##### Given data
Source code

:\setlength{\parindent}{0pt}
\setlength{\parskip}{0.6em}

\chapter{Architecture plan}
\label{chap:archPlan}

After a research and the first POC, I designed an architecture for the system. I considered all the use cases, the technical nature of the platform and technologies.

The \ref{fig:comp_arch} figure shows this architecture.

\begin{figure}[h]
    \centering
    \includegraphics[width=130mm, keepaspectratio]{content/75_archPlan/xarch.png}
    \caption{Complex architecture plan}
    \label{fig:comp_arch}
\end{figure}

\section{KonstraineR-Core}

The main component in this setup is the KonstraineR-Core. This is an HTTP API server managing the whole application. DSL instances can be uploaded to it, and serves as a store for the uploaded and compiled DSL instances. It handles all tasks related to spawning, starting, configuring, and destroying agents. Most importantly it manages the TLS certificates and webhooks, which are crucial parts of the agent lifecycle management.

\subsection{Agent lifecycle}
##########
**What you should do**. With every line kept whole, write out the records again exactly.

**Task solution**.
Source code

:\setlength{\parindent}{0pt}
\setlength{\parskip}{0.6em}

\chapter{Architecture plan}
\label{chap:archPlan}

After a research and the first POC, I designed an architecture for the system. I considered all the use cases, the technical nature of the platform and technologies.

The \ref{fig:comp_arch} figure shows this architecture.

\begin{figure}[h]
    \centering
    \includegraphics[width=130mm, keepaspectratio]{content/75_archPlan/xarch.png}
    \caption{Complex architecture plan}
    \label{fig:comp_arch}
\end{figure}

\section{KonstraineR-Core}

The main component in this setup is the KonstraineR-Core. This is an HTTP API server managing the whole application. DSL instances can be uploaded to it, and serves as a store for the uploaded and compiled DSL instances. It handles all tasks related to spawning, starting, configuring, and destroying agents. Most importantly it manages the TLS certificates and webhooks, which are crucial parts of the agent lifecycle management.

\subsection{Agent lifecycle}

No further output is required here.